Top of Working data

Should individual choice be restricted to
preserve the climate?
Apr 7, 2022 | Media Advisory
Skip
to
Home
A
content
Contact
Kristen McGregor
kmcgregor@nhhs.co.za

Bottom of Working data
Top of Working data

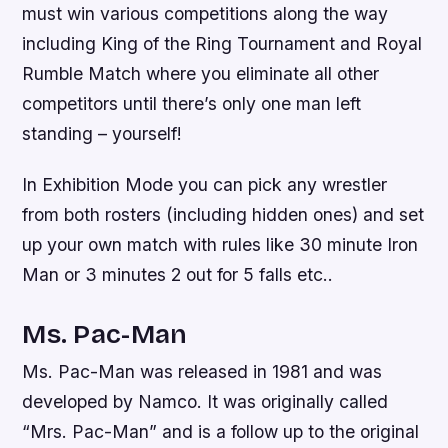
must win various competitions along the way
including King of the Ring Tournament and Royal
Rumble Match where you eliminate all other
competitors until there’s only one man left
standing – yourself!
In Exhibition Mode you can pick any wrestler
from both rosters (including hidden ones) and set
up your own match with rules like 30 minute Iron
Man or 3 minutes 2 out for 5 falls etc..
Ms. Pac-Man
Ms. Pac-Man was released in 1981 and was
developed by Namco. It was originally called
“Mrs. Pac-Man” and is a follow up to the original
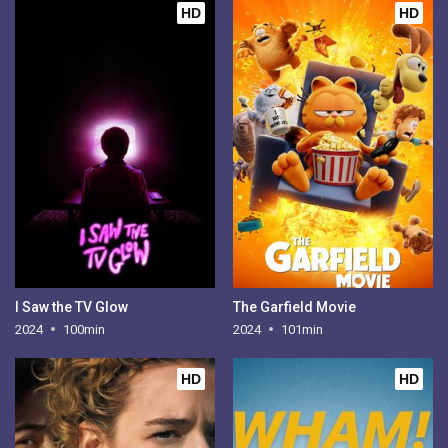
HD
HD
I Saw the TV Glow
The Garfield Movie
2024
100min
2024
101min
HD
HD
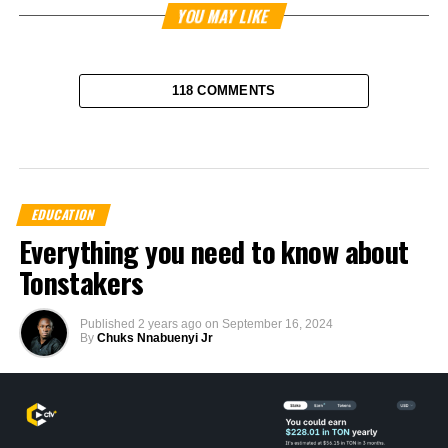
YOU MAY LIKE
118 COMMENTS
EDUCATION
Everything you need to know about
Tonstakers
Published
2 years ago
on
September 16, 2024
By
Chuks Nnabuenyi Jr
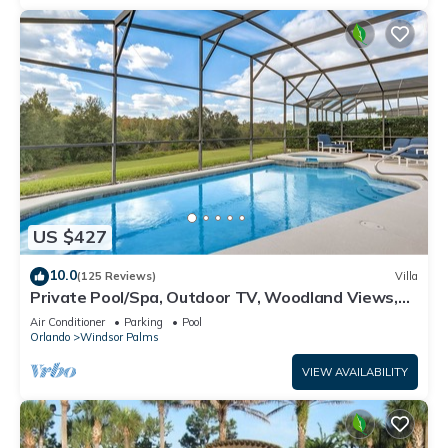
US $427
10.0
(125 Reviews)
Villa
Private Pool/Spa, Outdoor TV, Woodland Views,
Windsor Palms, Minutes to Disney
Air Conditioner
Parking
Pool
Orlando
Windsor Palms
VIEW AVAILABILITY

Bottom of Working data
Top of Working data

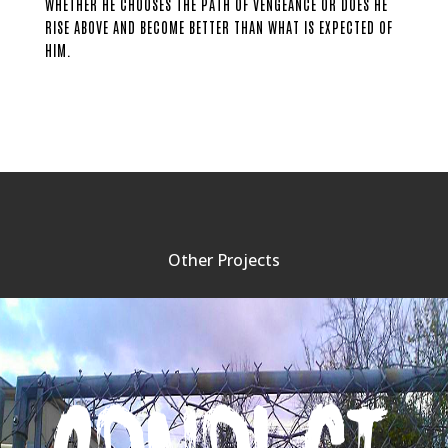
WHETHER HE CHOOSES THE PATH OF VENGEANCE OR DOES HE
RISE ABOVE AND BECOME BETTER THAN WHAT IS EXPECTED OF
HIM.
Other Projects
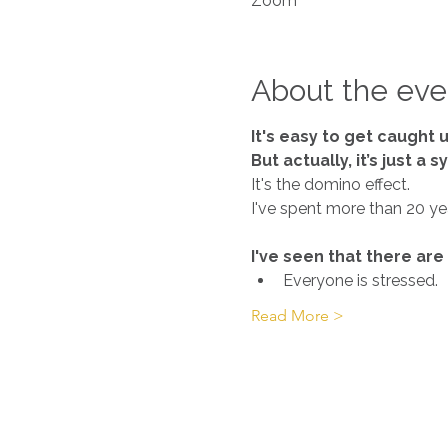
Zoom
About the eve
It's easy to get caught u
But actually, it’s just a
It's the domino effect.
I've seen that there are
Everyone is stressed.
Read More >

Bottom of Working data

What the exercise asks
Word for word, retype the lines in the entries above that run from the one with "RISE ABOVE AND" through the one with "Read More >". Both ends count; pictures do not.

Task output
RISE ABOVE AND BECOME BETTER THAN WHAT IS EXPECTED OF
HIM.
Other Projects
Zoom
About the eve
It's easy to get caught u
But actually, it’s just a
It's the domino effect.
I've seen that there are
Everyone is stressed.
Read More >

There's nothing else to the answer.